### Work instruction A:
In the blog comments below, why did Carrie switch blog platforms?

Yes, yes, yes, a hundred times yes. (I'm feeling a bit like a broken record here already.) I think what really freaks people out is the idea of mothers inhabiting the spotlight AS MOTHERS. Aside from a few ultra-conservatives, most people have gotten used to the idea of women in the workplace, women having public lives even after they have children. But the fiction that makes that system work is that their motherhood gets left at the doorstep: while at work, a woman functions as a childless, androgynous WORKER, not as a mother. The thing about blogging that seems to take people off guard is not just that mothers are writing, but that they can write as mothers about not just their children, but themselves, their politics, their goals: it's the refusal to compartmentalize in the socially prescribed ways that allow our culture to preserve the 1950s ideal of motherhood while simultaneously requiring those mothers to work full-time jobs (and, in the case of the U.S., returning to those jobs at only 6 weeks postpartum). Posted by: bubandpie at February 12, 2007 8:48 AM
I have five minutes to post! Yay! I changed blog platforms so that I could password protect certain posts instead of a whole blog. This has come about from a series of more and more disturbing searches for children with disabilities or casts in sexual poses showing up in my stats. I know that it is possible for these people to get off seeing her in person or whatever, but I'm not going to make it easier for them to do it with my kid. That's why most of her pictures do not show her braces or any part of her body where the disability is visible, and why I will PP posts in the future discussing her specific issues. I'm traceable if you really wanted to find me. I live in a city that is not really that large that I have identified, and my child has easily identifiable issues. My blog reaches corners of the world that would not know about or be looking for her if I was just emailing photos to Grammy. I have had two stalkers removed from my home by police in my life, a fact that certainly colors my fears, but there you go. I am a product of my experiences. As far as embarrassment goes, I figure she's going to hate me and be embarrassed by me regardless of whether I blog about her or not, so I might as well blog. She has a very outspoken mother, and I don't think that giving birth to her required me to shut my mouth. If anything, it has given me new reason to open it. Posted by: Carrie at February 12, 2007 9:04 AM
Very thought provoking. I agree that privacy is an illusion. Shorly before we were married, my husband had his identity stolen, and the ensuring nightmare underscored that fact all too well. We take certain precautions, especially where our kids are concerned (you'll notice I rarely share pictures of my children and have never mentioned them or myself, by name) but beyond that, we have accepted that 1984 has pretty much come to fruition. Since I am not engaging in criminal endeavors, I am largely, and perhaps, naievly, unconcerned about it. As for your conclusion regarding how blogging and the internet in general has impacted our view of Motherhood, it's increasing visibility and it's growing acceptance as a real and valued vocation, rather than just a duty, I completely agree. In that respect, I think it's a largely positive construct. It has humanized an endeavor that has long been dismissed and women that too long been marginalized. Bloggers are putting a face on parenting, one that is funny, urbane, thought provoking and poignant. I can't see that as a bad thing.

### Records to process:
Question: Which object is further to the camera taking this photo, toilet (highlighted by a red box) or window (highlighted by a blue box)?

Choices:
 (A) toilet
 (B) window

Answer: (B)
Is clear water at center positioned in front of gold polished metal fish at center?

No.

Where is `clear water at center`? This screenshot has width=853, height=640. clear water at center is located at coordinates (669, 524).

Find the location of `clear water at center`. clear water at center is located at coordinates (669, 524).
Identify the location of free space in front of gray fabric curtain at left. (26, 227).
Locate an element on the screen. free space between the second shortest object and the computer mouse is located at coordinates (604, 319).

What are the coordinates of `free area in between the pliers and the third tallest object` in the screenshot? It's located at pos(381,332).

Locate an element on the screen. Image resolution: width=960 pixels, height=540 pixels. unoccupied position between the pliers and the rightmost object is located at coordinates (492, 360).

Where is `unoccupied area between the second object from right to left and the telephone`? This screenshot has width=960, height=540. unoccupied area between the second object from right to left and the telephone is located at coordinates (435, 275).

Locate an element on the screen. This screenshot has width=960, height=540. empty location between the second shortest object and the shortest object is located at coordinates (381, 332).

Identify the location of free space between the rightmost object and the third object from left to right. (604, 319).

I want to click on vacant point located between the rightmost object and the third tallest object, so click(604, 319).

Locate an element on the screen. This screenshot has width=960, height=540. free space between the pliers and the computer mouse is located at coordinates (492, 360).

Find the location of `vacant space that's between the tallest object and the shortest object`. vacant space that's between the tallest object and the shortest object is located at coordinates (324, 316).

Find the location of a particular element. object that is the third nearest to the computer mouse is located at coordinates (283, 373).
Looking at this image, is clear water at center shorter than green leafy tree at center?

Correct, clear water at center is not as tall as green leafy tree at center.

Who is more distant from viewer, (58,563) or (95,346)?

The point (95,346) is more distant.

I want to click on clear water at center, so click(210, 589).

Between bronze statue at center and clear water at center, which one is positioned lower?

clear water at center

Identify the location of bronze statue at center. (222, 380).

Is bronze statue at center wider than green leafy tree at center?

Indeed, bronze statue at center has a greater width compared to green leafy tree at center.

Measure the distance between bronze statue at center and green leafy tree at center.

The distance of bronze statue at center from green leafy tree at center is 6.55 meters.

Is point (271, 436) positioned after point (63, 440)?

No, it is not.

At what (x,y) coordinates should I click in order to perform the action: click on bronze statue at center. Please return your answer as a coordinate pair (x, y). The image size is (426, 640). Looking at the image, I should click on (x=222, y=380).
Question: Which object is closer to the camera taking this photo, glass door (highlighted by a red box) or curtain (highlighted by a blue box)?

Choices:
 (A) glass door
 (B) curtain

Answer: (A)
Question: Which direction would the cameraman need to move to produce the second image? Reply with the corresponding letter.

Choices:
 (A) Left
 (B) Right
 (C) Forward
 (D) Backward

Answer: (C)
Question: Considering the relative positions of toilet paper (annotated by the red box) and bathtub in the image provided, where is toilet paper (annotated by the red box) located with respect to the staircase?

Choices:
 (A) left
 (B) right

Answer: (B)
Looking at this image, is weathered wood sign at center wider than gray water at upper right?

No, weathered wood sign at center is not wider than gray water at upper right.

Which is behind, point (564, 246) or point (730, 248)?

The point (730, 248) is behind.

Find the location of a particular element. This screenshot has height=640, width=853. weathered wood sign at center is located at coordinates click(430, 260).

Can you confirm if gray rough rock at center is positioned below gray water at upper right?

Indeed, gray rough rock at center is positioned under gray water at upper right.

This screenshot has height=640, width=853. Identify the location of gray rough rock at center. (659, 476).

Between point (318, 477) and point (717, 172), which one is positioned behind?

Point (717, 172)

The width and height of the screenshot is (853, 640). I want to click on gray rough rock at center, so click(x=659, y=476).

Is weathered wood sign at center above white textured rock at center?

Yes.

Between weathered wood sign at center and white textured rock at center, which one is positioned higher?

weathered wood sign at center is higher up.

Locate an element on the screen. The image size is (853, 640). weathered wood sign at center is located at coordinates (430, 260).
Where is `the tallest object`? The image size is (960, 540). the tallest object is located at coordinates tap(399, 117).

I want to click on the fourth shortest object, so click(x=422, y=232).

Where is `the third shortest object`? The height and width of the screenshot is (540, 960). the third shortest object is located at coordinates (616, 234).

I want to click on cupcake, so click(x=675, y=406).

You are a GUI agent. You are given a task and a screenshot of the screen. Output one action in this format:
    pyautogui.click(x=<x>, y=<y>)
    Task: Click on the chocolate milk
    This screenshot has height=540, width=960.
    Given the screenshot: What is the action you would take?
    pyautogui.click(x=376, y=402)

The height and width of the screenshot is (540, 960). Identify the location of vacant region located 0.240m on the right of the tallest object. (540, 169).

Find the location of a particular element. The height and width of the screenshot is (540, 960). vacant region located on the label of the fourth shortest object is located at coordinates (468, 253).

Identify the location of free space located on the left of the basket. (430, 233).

### Work instruction B:
Print the lines of the listing above, starting at the line that contains "Identify the location of free space between" and stopping after the line that contains "Identify the location of bronze".

### Worked solution A:
So she could password protect certain posts instead of a whole blog.

### Worked solution B:
Identify the location of free space between the rightmost object and the third object from left to right. (604, 319).

I want to click on vacant point located between the rightmost object and the third tallest object, so click(604, 319).

Locate an element on the screen. This screenshot has width=960, height=540. free space between the pliers and the computer mouse is located at coordinates (492, 360).

Find the location of `vacant space that's between the tallest object and the shortest object`. vacant space that's between the tallest object and the shortest object is located at coordinates (324, 316).

Find the location of a particular element. object that is the third nearest to the computer mouse is located at coordinates (283, 373).
Looking at this image, is clear water at center shorter than green leafy tree at center?

Correct, clear water at center is not as tall as green leafy tree at center.

Who is more distant from viewer, (58,563) or (95,346)?

The point (95,346) is more distant.

I want to click on clear water at center, so click(210, 589).

Between bronze statue at center and clear water at center, which one is positioned lower?

clear water at center

Identify the location of bronze statue at center. (222, 380).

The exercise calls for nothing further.